About this task = Your response must consist of one number: how many lines in this material contain the word "Data".

Extracted information START

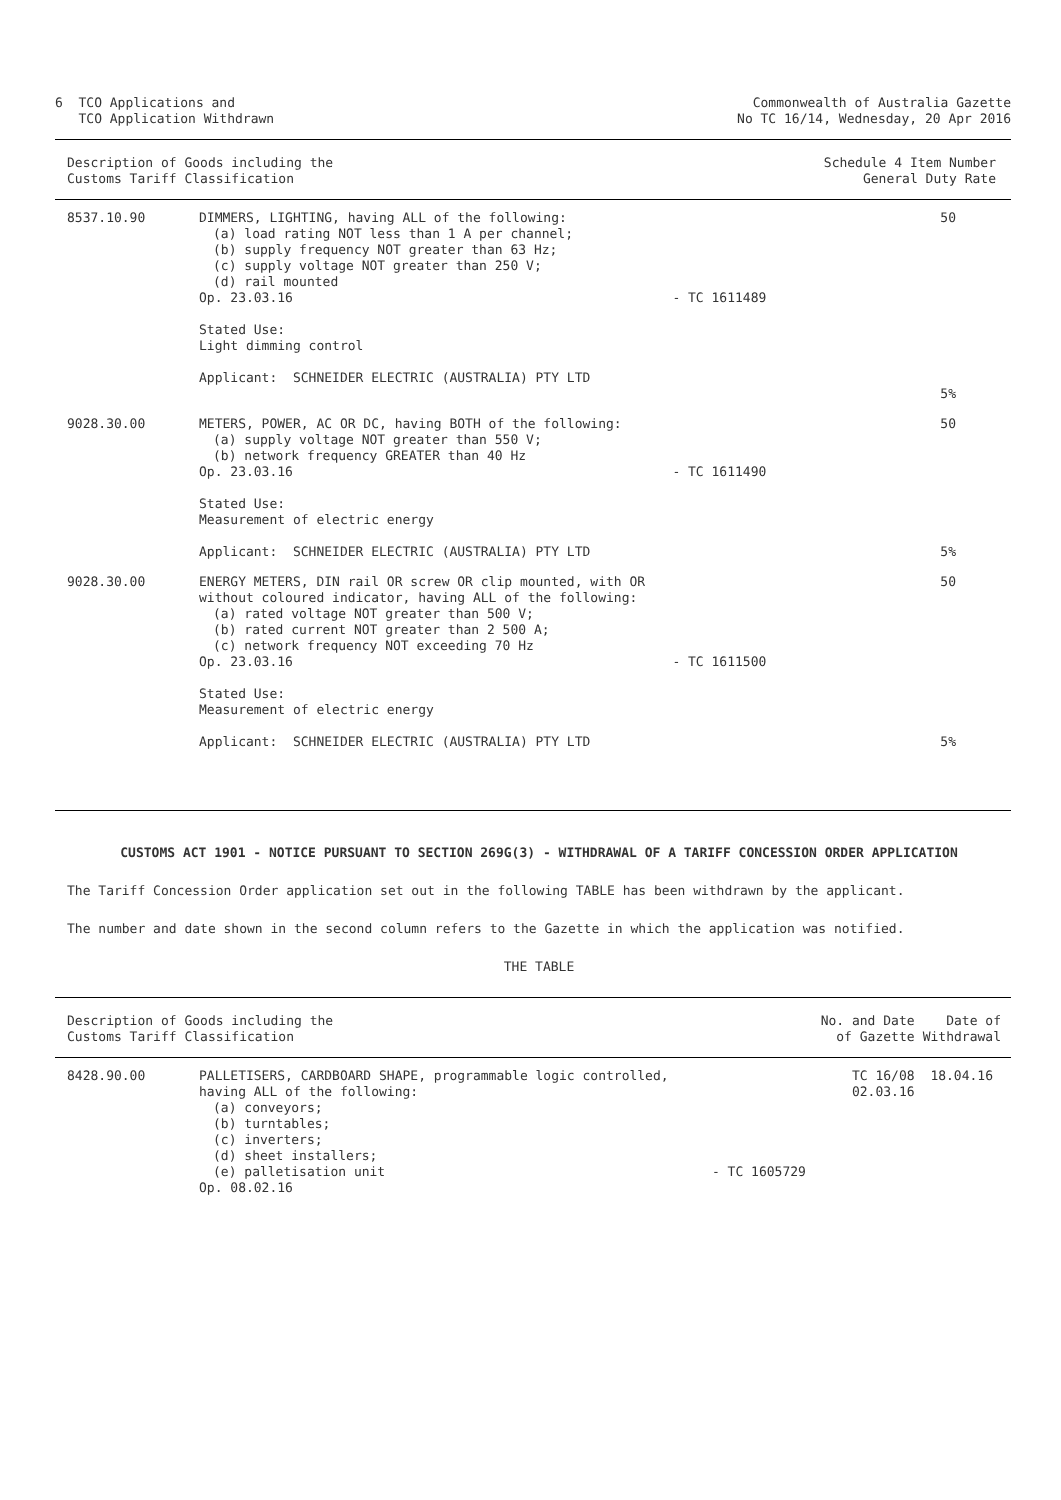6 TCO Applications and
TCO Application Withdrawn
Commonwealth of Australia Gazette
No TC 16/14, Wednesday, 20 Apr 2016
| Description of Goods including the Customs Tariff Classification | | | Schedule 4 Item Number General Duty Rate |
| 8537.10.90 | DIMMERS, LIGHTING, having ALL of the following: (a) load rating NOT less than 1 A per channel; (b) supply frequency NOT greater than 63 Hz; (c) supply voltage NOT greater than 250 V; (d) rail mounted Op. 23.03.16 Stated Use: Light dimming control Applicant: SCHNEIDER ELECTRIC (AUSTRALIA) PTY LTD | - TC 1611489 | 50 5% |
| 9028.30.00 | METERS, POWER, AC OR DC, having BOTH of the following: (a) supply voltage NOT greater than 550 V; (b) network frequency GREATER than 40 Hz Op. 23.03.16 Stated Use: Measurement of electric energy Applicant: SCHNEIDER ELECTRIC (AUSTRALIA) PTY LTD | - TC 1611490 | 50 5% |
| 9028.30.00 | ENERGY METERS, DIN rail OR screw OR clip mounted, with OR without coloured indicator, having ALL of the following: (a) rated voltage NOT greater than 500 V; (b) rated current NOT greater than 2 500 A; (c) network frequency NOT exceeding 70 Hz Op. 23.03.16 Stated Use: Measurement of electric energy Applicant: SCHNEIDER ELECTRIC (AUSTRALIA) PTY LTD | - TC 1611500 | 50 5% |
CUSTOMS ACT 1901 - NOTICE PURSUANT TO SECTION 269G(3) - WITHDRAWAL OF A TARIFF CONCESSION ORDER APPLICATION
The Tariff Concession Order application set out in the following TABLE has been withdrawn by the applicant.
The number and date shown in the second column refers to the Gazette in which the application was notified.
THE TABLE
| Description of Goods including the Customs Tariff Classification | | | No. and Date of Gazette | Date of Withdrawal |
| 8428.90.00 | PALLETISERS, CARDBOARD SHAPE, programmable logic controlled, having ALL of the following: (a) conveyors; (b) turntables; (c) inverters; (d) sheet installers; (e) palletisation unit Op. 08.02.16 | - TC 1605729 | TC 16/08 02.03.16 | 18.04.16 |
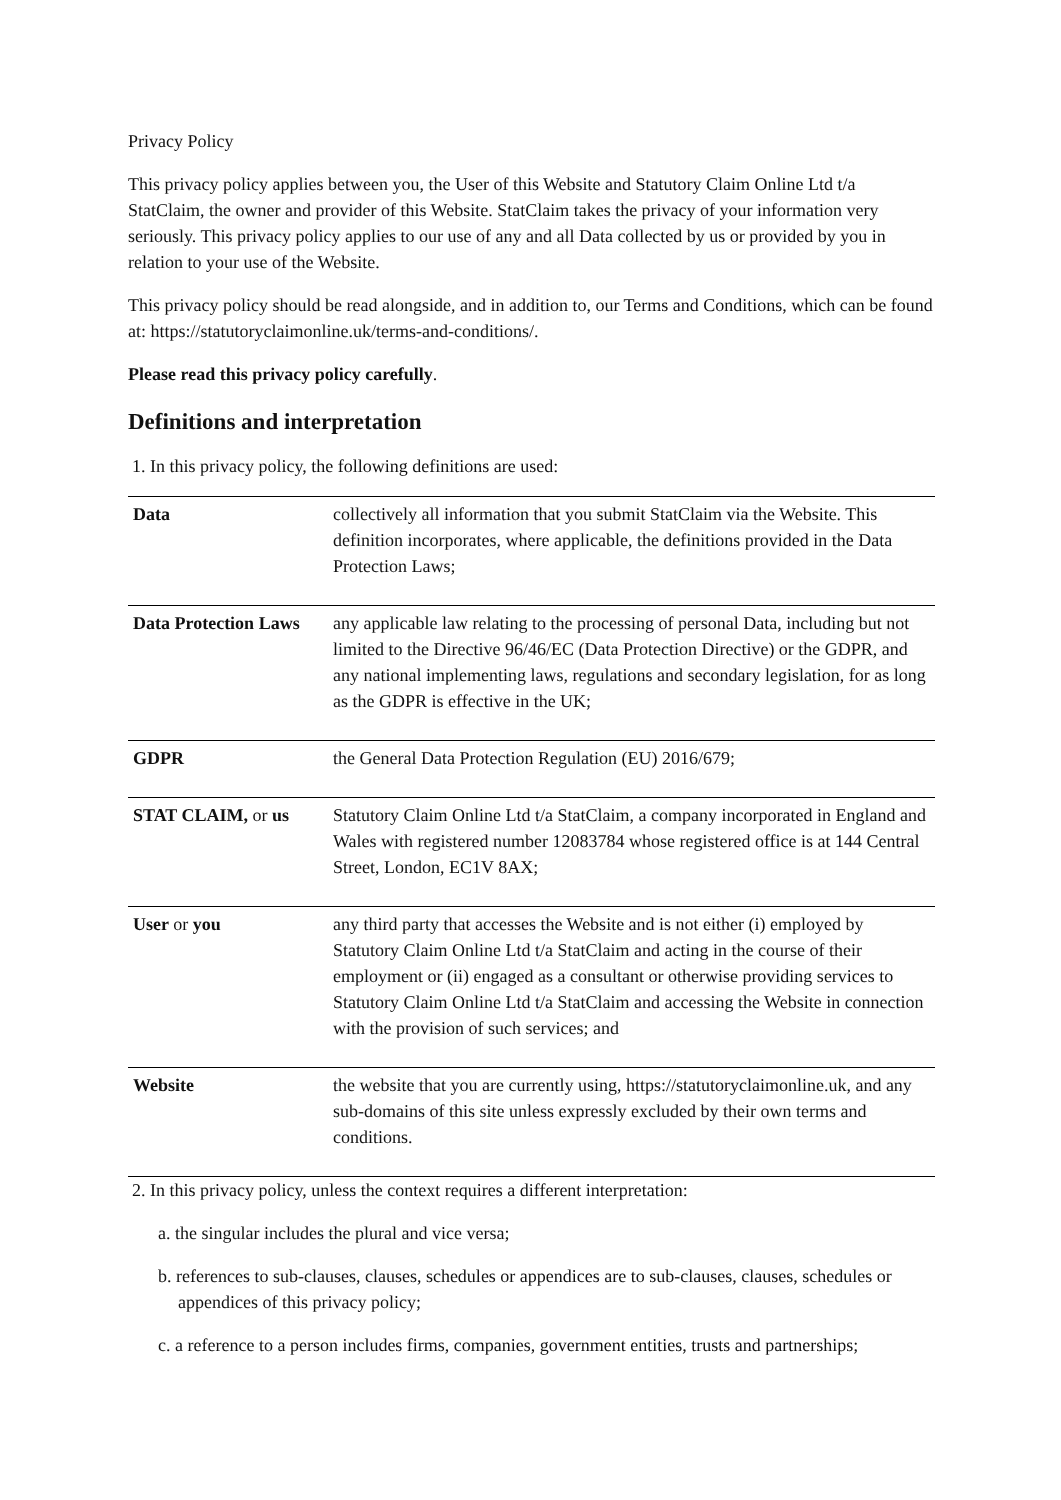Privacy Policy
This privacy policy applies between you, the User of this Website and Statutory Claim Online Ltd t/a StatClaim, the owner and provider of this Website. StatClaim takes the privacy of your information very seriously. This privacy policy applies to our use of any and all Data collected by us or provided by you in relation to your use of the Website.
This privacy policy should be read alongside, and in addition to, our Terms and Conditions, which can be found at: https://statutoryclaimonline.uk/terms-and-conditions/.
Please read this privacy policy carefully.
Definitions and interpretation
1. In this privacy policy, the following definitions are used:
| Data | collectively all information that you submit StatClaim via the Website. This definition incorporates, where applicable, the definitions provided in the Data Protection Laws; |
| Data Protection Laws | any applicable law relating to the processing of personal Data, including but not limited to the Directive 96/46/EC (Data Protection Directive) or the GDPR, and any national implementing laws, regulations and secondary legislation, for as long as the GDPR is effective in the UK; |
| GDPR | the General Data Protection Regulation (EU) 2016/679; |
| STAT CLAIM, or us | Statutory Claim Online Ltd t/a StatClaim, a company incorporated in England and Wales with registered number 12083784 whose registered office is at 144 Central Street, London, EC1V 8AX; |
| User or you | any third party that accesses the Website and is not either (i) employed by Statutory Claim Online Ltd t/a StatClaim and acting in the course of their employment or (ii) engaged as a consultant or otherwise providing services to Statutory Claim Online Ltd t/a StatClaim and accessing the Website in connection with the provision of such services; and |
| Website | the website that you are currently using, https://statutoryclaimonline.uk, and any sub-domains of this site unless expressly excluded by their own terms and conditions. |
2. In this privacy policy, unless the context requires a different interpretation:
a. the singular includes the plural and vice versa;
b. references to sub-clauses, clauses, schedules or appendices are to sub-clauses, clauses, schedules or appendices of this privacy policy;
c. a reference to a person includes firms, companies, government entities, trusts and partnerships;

Extracted information END
Extracted information START

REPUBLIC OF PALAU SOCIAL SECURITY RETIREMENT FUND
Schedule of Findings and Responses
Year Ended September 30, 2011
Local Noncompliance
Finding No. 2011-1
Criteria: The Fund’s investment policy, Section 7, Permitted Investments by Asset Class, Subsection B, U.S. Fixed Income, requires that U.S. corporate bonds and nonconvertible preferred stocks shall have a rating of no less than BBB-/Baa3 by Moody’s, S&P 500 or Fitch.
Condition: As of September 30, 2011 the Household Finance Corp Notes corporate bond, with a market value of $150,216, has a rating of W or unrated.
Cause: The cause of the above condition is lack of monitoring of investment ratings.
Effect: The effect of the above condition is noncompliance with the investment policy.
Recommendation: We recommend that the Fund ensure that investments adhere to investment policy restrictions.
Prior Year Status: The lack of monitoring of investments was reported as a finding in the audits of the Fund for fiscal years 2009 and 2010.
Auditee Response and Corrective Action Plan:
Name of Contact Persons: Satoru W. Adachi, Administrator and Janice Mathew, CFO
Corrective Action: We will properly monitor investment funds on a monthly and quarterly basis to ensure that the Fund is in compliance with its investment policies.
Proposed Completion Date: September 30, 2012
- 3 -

Extracted information END

Result of this task = 4